A questo punto sorge un’altra domanda: cosa si intende per “offesa”? L’offesa è un’azione attuata con l’intenzione di ledere l’onore e la dignità di un altro e può consistere in un danno patrimoniale (ad esempio furto di bestiame, sgarrettamento di un gregge, ecc.), nell’ingiuria con falsità, nella delazione a scopo di lucro, nella non giustificata rottura di un patto (sia esso un accordo lavorativo oppure un fidanzamento), nell’omicidio.

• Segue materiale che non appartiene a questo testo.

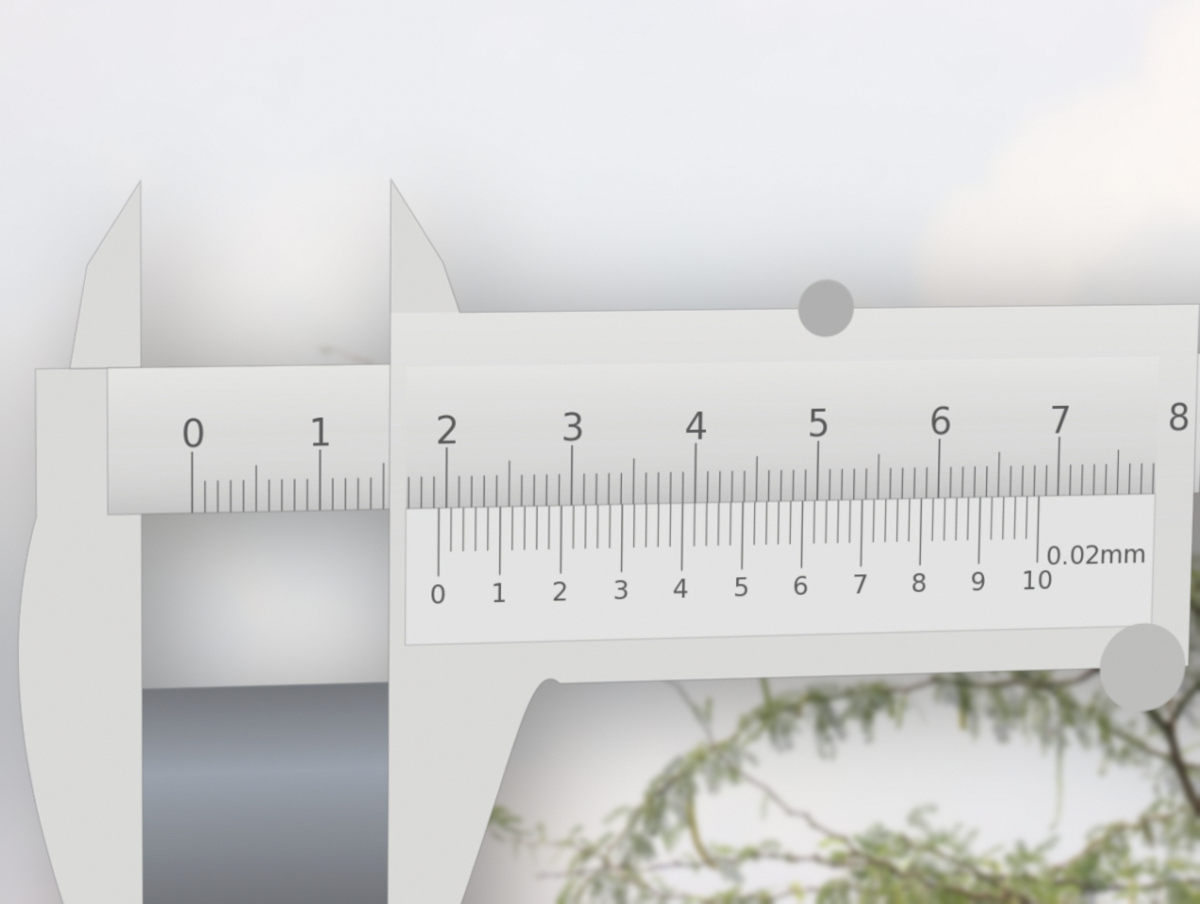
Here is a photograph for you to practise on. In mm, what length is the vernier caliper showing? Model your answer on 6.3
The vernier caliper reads 19.4
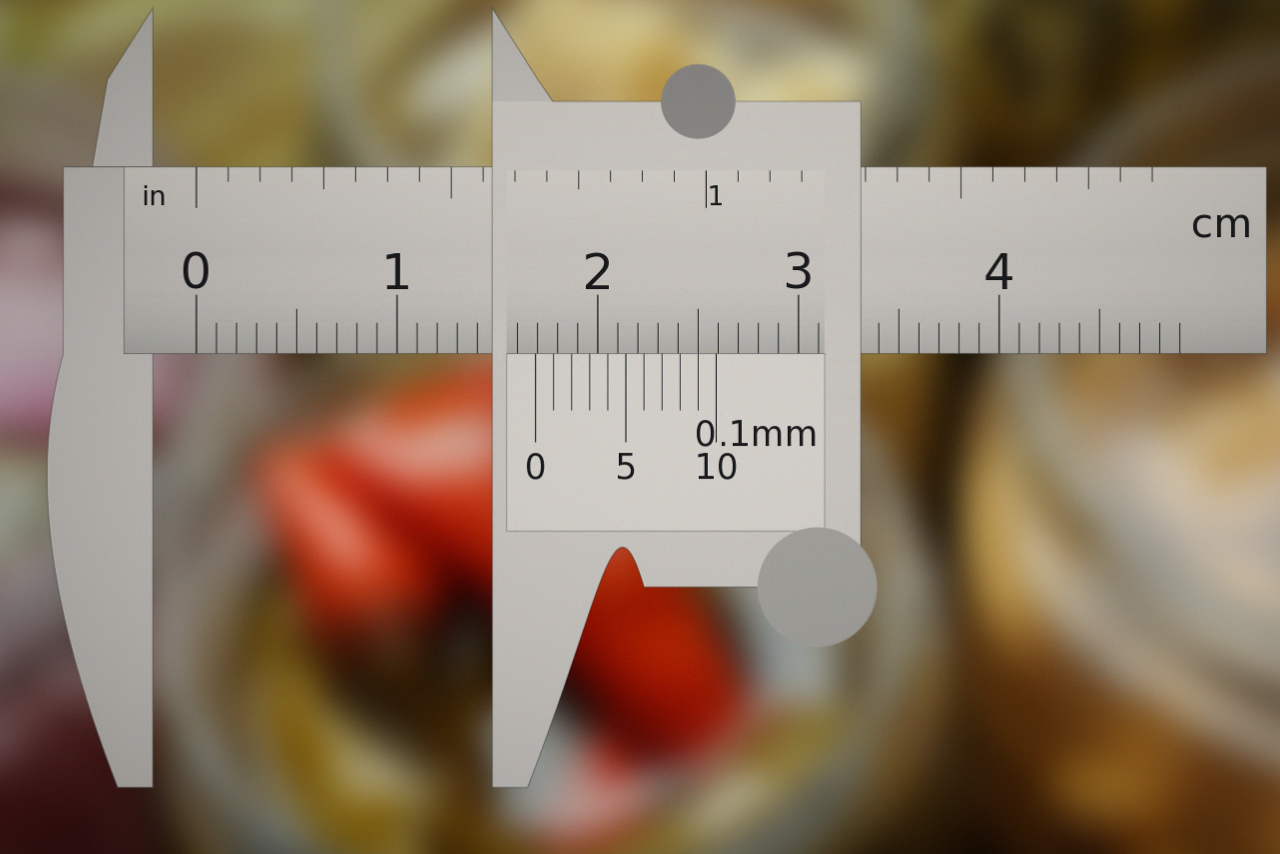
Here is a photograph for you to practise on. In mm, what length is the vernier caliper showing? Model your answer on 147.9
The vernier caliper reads 16.9
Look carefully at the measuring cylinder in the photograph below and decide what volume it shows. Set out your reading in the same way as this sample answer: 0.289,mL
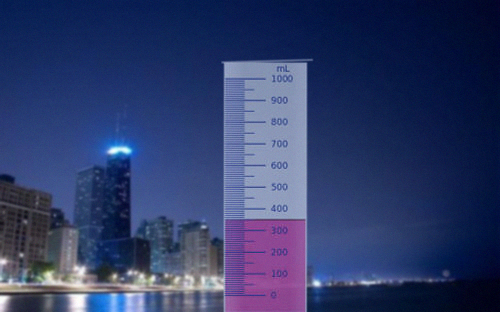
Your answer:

La vendetta dovrà seguire tre livelli: dovrà essere Proporzionata, adeguata a recare un danno maggiore e analogo a quello subito; Prudente, ovvero dovrà essere attuata solo dopo aver avuto la certezza sulla responsabilità effettiva di chi ha recato offesa e vi sarà stato il fallimento di una ricomposizione pacifica; Progressiva, ossia l’attuazione della vendetta dovrà avvenire attraverso l’utilizzo di mezzi direttamente proporzionali all’aggravarsi o all’attenuarsi dell’offesa originaria.
Una volta accertata la gravità dell’offesa, la conseguente vendetta dovrà essere esercitata entro un breve lasso di tempo, ad esclusione dell’offesa di sangue che non cade mai in prescrizione. E’ bene precisare che l’azione offensiva attuata per vendicare una precedente offesa subita, costituisce a sua volta motivo di vendetta. In modo particolare la vendetta del sangue (ossia successiva ad un omicidio) costituisce a sua volta offesa grave anche quando è stata posta in essere per vendicare un’altra offesa di sangue.

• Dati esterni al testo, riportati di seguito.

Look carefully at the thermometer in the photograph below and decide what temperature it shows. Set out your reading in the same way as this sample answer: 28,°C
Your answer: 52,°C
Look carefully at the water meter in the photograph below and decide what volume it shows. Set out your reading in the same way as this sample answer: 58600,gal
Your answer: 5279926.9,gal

Il lettore si domanderà: ma l’offesa può estinguersi? Certamente, in diversi modi. Come abbiamo visto essa può estinguersi da subito attraverso la mediazione di persone di buona volontà che cercano un dialogo per una composizione pacifica, quest’ultima consiste in un adeguato indennizzo o nell’andare a costituirsi dopo aver chiesto perdono. Se però l’offesa è stata arrecata con precisa intenzione di danneggiare e rovinare l’offeso, difficilmente potrà trovarsi un accordo. La storia delle faide sarde ci narra che l’estinzione dell’offesa avviene dopo diversi anni e in seguito alla morte di molte persone. Spesso la pace tra le due fazioni è stata suggellata da una cerimonia pubblica in cui le parti si incontrano per salutasi con una stretta di mano e un bacio e talvolta la pace è sancita con un matrimonio.

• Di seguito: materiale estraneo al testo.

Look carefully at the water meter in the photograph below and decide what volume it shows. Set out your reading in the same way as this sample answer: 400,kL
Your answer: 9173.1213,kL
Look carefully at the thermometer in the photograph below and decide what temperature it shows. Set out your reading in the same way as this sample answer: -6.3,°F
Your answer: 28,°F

Ogni volta che in Sardegna avviene un omicidio che profuma di faida, tutti noi veniamo accusati di essere omertosi. L’omertà è la non disponibilità a comunicare ciò di cui si è a conoscenza alle forze dell’ordine. Questa mancanza di disponibilità è determinata dalla mancanza di fiducia nella Giustizia “continentale” degli spagnoli prima e dei piemontesi- italiani poi. La giustizia continentale non voleva sentire ragioni e non intendeva nemmeno capire le tradizioni e la cultura della nostra terra (notevolmente differenti da quelle spagnole e italiane), pertanto spesso la punizione era ingiusta o inadeguata.
I tempi sono cambiati e anche la Giustizia lo è, ma l’omertà esiste ancora e si traduce nella paura di perdere onorabilità e rispettabilità agli occhi della comunità. L’omertà non è solo sarda, come la cronaca ci racconta in questi giorni, essa può essere anche veneta o lombarda. Consideriamo la reticenza da parte dei compagni di scuola di quel giovane padovano morto, in circostanze poco chiare, a Milano durante un viaggio di istruzione, nessuno dei suoi amici dice come sono andate realmente le cose…
Ma nessuno osa definire tale reticenza “continentale”col nome esatto: Omertà.